- **Excerpted records**
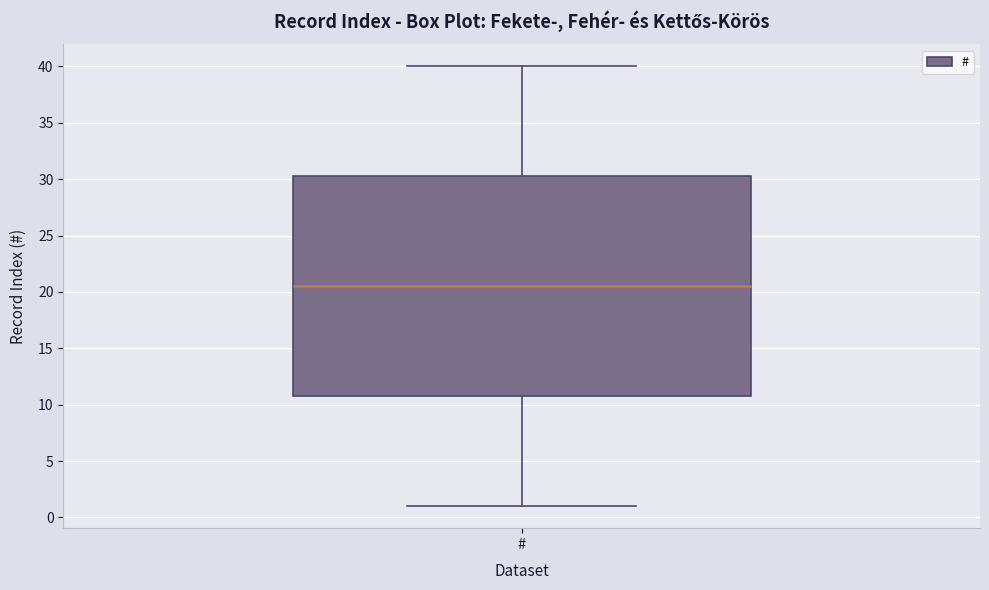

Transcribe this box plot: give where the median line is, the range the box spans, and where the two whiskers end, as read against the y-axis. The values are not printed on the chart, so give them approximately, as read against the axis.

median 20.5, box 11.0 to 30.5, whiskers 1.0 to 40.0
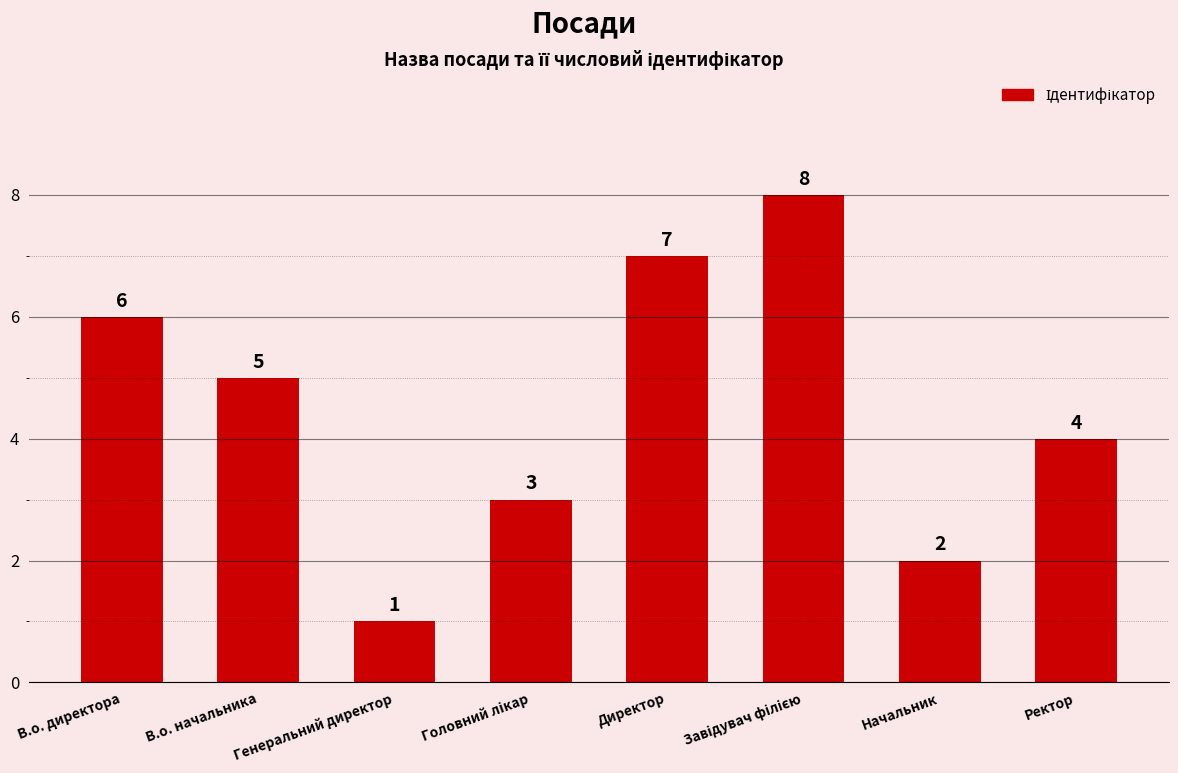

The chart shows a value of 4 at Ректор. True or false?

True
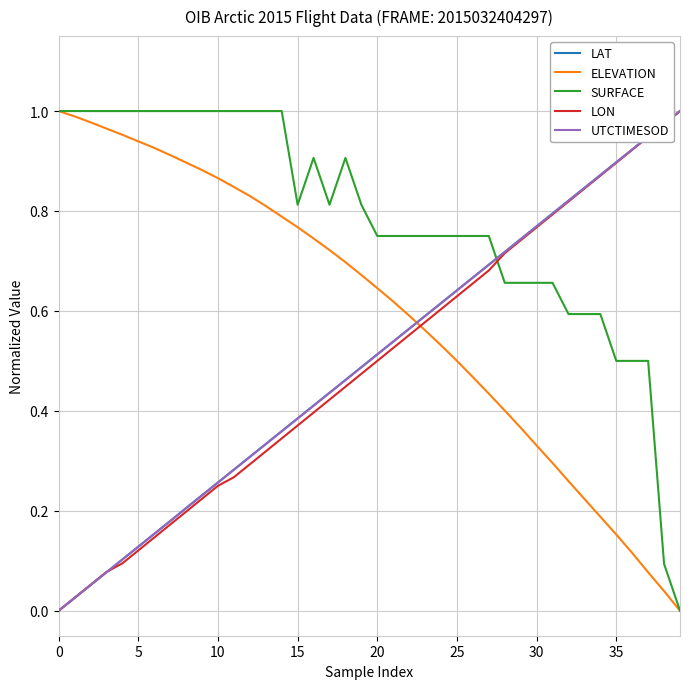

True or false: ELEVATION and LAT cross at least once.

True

- **Exercise goal**
Render every one of the lines above as a Markdown table with a "Row" column holding the row number and a "Line" column holding the text. Skip the blank lines and leave the pictures out.

- **Exercise output**
| Row | Line |
|---|---|
| 1 | Transcribe this box plot: give where the median line is, the range the box spans, and where the two whiskers end, as read against the y-axis. The values are not printed on the chart, so give them approximately, as read against the axis. |
| 2 | median 20.5, box 11.0 to 30.5, whiskers 1.0 to 40.0 |
| 3 | The chart shows a value of 4 at Ректор. True or false? |
| 4 | True |
| 5 | True or false: ELEVATION and LAT cross at least once. |
| 6 | True |